**Data for this exercise:**
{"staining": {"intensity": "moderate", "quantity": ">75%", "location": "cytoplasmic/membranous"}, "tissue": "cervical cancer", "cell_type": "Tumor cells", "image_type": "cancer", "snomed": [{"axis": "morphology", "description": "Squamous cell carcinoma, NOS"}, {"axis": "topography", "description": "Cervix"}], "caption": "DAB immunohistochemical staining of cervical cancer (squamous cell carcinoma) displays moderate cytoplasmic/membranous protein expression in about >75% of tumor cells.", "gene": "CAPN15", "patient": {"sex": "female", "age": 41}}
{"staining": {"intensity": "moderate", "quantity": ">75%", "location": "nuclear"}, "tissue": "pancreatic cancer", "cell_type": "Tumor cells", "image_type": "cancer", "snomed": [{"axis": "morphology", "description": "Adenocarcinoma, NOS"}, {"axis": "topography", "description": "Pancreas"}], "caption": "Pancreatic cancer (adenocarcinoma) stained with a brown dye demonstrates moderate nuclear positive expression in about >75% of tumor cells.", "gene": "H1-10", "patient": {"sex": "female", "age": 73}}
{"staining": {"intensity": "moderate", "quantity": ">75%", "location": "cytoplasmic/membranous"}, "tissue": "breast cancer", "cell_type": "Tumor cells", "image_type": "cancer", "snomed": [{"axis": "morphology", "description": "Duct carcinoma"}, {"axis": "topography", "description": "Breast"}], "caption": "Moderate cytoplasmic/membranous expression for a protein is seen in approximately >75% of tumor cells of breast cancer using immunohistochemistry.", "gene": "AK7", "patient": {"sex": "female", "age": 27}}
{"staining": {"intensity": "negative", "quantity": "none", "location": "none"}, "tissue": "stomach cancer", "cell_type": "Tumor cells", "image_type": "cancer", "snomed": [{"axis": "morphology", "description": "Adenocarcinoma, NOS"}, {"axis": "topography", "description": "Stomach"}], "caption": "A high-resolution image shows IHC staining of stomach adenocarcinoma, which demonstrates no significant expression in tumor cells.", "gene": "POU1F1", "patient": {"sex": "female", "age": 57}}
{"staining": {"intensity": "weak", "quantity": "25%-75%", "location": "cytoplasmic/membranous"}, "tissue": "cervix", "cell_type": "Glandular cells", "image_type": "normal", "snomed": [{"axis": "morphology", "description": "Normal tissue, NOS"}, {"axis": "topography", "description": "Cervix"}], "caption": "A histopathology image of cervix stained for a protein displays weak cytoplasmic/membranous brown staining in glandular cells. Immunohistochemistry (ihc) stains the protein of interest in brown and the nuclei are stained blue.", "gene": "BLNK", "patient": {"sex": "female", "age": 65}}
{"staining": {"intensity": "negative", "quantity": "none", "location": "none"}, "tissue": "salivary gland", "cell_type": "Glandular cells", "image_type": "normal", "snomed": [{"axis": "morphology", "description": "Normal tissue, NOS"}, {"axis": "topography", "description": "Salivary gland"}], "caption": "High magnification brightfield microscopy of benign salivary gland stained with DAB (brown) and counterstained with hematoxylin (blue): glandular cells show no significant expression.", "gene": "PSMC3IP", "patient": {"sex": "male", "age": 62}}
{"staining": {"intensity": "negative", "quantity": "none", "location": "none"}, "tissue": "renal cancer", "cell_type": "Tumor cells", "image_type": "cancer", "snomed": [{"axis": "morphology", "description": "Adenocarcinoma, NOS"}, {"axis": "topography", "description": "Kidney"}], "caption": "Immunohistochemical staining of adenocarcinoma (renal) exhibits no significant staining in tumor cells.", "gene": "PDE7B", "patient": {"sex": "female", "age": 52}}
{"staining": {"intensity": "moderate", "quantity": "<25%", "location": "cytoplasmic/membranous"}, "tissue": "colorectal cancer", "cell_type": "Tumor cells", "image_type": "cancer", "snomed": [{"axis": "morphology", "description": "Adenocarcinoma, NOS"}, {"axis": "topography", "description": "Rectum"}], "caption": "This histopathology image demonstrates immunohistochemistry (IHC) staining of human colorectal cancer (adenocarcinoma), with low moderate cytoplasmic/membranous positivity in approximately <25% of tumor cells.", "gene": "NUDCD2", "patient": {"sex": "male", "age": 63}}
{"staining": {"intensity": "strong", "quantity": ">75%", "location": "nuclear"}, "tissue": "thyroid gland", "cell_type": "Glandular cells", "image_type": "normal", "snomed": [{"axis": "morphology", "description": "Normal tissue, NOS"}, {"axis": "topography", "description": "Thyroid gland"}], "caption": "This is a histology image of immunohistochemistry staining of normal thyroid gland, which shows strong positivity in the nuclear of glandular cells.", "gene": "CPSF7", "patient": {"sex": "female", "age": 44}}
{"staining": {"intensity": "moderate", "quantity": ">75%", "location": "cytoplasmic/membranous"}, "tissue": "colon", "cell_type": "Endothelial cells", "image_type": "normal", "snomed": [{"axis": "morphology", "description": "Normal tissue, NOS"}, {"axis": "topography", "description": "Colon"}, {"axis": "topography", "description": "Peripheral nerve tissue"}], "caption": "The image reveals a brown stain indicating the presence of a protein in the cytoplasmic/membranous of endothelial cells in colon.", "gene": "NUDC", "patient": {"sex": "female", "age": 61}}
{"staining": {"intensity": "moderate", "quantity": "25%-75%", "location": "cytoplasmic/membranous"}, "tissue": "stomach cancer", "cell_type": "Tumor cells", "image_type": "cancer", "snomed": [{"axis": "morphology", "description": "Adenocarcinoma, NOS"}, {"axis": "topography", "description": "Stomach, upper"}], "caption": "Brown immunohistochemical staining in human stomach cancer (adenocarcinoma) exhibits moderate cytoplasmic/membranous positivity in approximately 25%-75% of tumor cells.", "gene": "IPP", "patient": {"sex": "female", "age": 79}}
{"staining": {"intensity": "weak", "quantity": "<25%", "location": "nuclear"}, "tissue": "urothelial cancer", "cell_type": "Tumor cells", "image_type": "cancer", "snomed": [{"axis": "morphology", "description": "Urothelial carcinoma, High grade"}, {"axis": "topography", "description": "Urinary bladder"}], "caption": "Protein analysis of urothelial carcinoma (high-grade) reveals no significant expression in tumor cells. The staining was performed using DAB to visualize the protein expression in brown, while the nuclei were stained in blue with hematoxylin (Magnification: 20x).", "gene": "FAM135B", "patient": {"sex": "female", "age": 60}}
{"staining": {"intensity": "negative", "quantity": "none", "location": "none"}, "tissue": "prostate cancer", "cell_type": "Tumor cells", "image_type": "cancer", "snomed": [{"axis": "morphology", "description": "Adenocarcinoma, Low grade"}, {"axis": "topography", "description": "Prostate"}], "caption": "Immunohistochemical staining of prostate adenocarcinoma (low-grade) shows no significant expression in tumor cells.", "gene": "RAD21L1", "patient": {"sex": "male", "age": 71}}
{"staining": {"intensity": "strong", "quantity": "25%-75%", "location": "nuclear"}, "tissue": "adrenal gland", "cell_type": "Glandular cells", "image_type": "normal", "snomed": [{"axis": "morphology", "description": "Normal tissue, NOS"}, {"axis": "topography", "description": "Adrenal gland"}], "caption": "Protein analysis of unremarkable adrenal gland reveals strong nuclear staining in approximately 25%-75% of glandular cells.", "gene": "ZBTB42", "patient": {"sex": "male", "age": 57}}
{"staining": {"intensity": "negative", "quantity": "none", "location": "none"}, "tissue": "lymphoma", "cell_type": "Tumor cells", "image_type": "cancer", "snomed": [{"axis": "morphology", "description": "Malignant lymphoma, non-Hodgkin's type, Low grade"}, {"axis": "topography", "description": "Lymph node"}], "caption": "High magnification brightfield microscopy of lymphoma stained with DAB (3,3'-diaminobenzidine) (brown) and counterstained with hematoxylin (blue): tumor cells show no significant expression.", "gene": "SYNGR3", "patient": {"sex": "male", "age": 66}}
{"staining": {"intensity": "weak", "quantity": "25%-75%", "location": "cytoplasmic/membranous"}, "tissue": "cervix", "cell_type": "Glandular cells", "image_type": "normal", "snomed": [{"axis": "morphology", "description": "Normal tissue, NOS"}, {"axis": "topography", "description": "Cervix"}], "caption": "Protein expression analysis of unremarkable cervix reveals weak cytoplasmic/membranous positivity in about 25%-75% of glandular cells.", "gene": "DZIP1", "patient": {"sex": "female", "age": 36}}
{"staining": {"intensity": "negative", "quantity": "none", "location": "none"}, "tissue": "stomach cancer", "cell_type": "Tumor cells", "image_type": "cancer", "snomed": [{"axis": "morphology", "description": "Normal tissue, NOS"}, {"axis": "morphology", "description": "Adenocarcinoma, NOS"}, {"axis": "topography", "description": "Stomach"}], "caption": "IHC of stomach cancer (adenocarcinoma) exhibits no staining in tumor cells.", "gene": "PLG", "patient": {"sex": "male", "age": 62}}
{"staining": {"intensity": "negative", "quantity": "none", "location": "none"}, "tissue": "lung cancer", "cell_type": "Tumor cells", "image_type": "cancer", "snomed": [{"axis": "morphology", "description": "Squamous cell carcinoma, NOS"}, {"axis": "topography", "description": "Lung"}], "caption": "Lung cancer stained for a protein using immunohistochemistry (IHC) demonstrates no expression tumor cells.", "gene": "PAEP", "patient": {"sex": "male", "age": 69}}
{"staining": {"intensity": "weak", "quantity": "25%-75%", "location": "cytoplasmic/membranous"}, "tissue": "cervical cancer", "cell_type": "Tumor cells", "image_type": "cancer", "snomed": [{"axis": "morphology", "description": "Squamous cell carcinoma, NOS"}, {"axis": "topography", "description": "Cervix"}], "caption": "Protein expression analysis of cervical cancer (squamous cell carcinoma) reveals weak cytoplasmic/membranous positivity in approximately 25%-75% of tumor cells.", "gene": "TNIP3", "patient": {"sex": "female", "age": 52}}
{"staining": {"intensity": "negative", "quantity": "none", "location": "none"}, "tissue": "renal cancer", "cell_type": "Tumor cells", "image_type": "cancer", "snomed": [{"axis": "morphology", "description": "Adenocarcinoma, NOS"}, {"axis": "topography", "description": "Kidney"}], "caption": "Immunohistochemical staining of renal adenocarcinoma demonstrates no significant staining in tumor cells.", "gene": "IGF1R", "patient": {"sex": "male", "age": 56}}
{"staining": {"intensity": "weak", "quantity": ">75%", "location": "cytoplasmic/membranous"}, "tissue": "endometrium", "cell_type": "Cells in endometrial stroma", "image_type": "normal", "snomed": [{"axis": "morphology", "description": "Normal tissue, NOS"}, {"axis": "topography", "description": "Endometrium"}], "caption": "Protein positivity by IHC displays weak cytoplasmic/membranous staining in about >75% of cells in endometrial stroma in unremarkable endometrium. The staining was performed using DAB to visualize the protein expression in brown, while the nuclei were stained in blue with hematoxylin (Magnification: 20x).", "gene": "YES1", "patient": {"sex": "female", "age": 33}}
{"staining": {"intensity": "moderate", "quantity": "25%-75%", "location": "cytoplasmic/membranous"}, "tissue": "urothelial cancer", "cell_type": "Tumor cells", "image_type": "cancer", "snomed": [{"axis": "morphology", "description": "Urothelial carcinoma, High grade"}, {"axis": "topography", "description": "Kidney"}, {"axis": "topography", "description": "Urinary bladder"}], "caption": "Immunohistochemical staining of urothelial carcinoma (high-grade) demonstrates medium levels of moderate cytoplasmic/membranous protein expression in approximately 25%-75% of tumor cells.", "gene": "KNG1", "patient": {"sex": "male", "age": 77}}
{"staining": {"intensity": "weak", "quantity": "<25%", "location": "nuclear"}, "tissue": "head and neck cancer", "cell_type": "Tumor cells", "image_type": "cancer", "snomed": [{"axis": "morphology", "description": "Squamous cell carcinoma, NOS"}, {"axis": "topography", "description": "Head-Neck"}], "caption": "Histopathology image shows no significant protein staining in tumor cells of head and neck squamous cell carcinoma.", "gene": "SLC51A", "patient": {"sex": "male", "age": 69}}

**Work to be completed:** Out of the data above, set down the lines from the one with "histopathology image of" to the one with "microscopy of benign", both included, exactly as written and with no additions.

**Response to the exercise:**
{"staining": {"intensity": "weak", "quantity": "25%-75%", "location": "cytoplasmic/membranous"}, "tissue": "cervix", "cell_type": "Glandular cells", "image_type": "normal", "snomed": [{"axis": "morphology", "description": "Normal tissue, NOS"}, {"axis": "topography", "description": "Cervix"}], "caption": "A histopathology image of cervix stained for a protein displays weak cytoplasmic/membranous brown staining in glandular cells. Immunohistochemistry (ihc) stains the protein of interest in brown and the nuclei are stained blue.", "gene": "BLNK", "patient": {"sex": "female", "age": 65}}
{"staining": {"intensity": "negative", "quantity": "none", "location": "none"}, "tissue": "salivary gland", "cell_type": "Glandular cells", "image_type": "normal", "snomed": [{"axis": "morphology", "description": "Normal tissue, NOS"}, {"axis": "topography", "description": "Salivary gland"}], "caption": "High magnification brightfield microscopy of benign salivary gland stained with DAB (brown) and counterstained with hematoxylin (blue): glandular cells show no significant expression.", "gene": "PSMC3IP", "patient": {"sex": "male", "age": 62}}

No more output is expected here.